Il n’est pas évident que la police américaine contemporaine soit intrinsèquement raciste. Il est clair que dans certains endroits la masse critique des racistes fait système, dans beaucoup d’autres cela reste une série de cas individuels. Ce qui est certain en revanche c’est qu’elle a un biais violent qui, lui, est systémique. Ce biais violent s’applique en fait à tous, y compris les blancs qui représentent la moitié des gens tués par la police.
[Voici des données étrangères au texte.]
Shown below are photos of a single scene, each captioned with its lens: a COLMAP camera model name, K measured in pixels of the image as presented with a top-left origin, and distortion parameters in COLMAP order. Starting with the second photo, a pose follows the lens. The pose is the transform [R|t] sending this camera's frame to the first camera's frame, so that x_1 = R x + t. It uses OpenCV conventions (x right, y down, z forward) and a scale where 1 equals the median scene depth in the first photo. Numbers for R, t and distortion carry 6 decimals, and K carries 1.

Un homme noir a 2,5 fois plus de risques qu'un blanc d'être tué par la police qui peut rétorquer que c’est sensiblement le même risque qu’il a d'être un meurtrier. L’ampleur de la riposte serait ainsi proportionnelle à celle de la menace. Si la police était  «macro-sociologiquement» raciste, cet homme aurait probablement encore plus de risques d’être tué par cette même police.
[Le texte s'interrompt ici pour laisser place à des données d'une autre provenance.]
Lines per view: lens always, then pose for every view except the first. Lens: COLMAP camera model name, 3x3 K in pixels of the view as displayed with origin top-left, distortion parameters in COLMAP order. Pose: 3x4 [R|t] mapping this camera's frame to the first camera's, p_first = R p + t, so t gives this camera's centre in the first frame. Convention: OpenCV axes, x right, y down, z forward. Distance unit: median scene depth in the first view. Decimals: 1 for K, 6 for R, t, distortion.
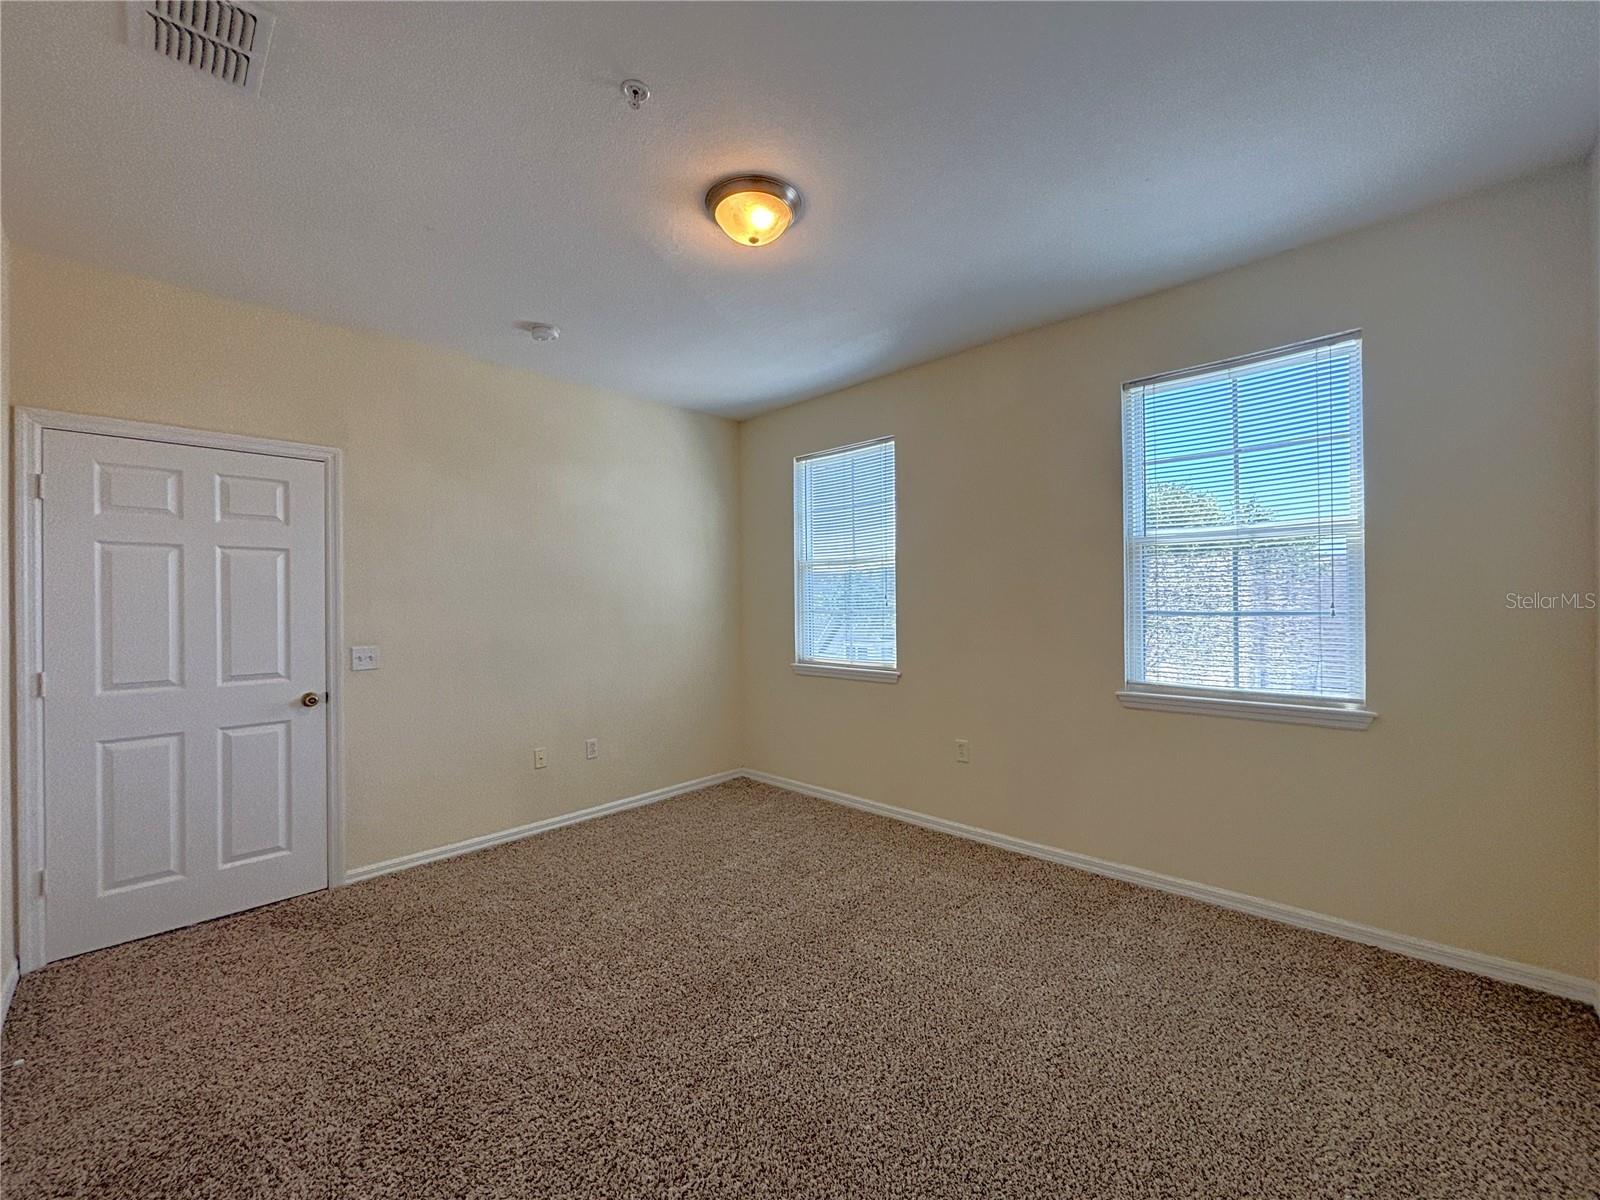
lens RADIAL K [[571.8, 0, 802.0], [0, 571.8, 605.4], [0, 0, 1]] dist [-0.000188, 0.000005]
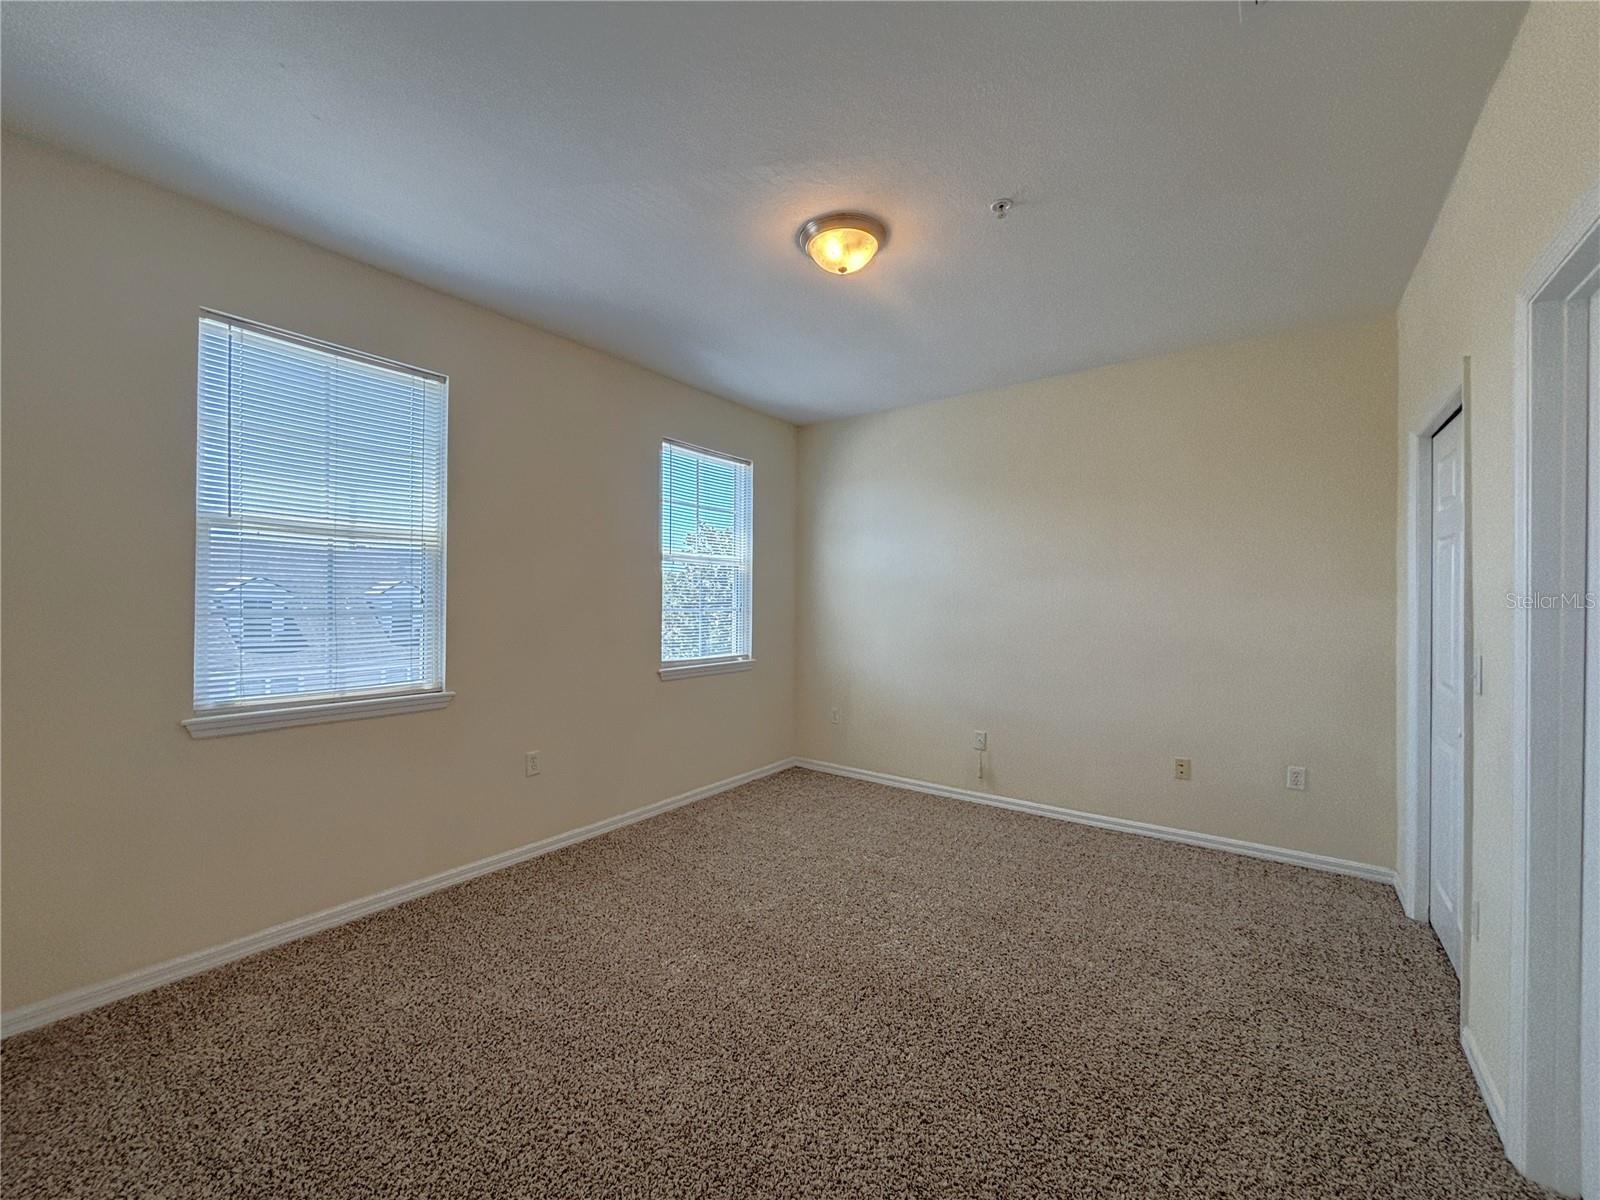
lens RADIAL K [[642.4, 0, 800.3], [0, 642.4, 597.6], [0, 0, 1]] dist [0.000276, -0.000490]
pose [[-0.080882, 0.015302, 0.996606, -0.714414], [-0.005043, 0.999863, -0.015762, 0.004050], [-0.996711, -0.006301, -0.080794, 0.603423]]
En réalité, la police est là pour gérer les conséquences sociales d’une société profondément inégalitaire et plutôt instable, et les victimes premières sont surtout les pauvres, souvent noirs évidemment et cela s’ajoute à d’autres problèmes mais pas seulement. Les Américains pauvres ont peu de porte-paroles en tant que pauvres.
 
Résoudre ce problème de brutalité policière ou de «transfert excessif de risques» est difficile, car il suppose de briser certaines chaînes qui s’autoalimentent comme le dilemme autoprotection-violence et bien sûr le cycle pauvreté-délinquance-ghettoïsation-sous administration-pauvreté. Une des solutions peut venir paradoxalement du monde militaire, car si l’expérience initiale en Irak a été désastreuse, il y a quand même eu une évolution des comportements forcée par les événements. Les officiers américains ont été obligés de trouver des solutions. La principale a consisté à réduire autant que possible le fossé qu’il pouvait y avoir entre les soldats américains et leur environnement. Quand on vit vraiment au milieu des gens, mieux encore quand on en est issu, on finit par se connaître, la méfiance décroît, le renseignement s’accroît et l’usage de la force est moins en réaction et beaucoup plus précis.
 
Avant de partir en Irak, le colonel Mc Master, futur très éphémère conseiller du président Trump, avait imposé un stage d’arabe de trois semaines à 10 % de sa brigade et obligé ses cadres à connaître la culture irakienne, en martelant l’absolue nécessité de respecter la population et en insistant sur la patience et la maîtrise de la force. Cela ne s’est pas fait sans difficulté et il a fallu se séparer de plusieurs réticents mais le résultat a été remarquable. La sécurisation de la ville de Tal Afar à la fin de 2005 par une présence permanente à l’intérieur et non dans une base périphérique, en fusionnant avec des forces locales dans de petits postes reste un modèle. Le processus d’évolution américain très fragmenté fonctionne souvent par imitation du succès, celui de Mc Master tranchait avec la spirale violence-distanciation qui dominait alors. Lui-même s’inspirait de ce qu’avait fait le général Petreaus en 2004 dans le nord de l’Irak et il a été imité à son tour par d’autres notamment à Ramadi en 2006, avant d’être généralisé à nouveau par le général Petraeus, nouveau commandant en chef.
 
Le procédé était contre-culturel et même contre-intuitif. Il a fallu prendre initialement plus de risques en vivant au milieu des gens et avec eux et effectivement les pertes américaines du début de 2007 ont été les plus importantes de la guerre. Mais dans le même temps, celles des civils diminuaient très vite. Et puis presque d’un seul coup la situation s’est inversée, la violence et les pertes de tout le monde ont chuté. Point important, la politique de sécurité s’est accompagnée d’actions sociales et économiques, qui pour une fois ont porté leurs fruits parce qu’il y avait une présence de sécurité. La campagne s’est même portée dans les prisons avec là encore un succès indéniable.
 
Il y a plus d’individus dangereux aux États-Unis que dans beaucoup d’autres nations. On peut se contenter d’essayer de tous les neutraliser. On peut s’interroger aussi sur les raisons de ce nombre élevé et même se demander si la manière dont on les traite ne fait pas partie du problème.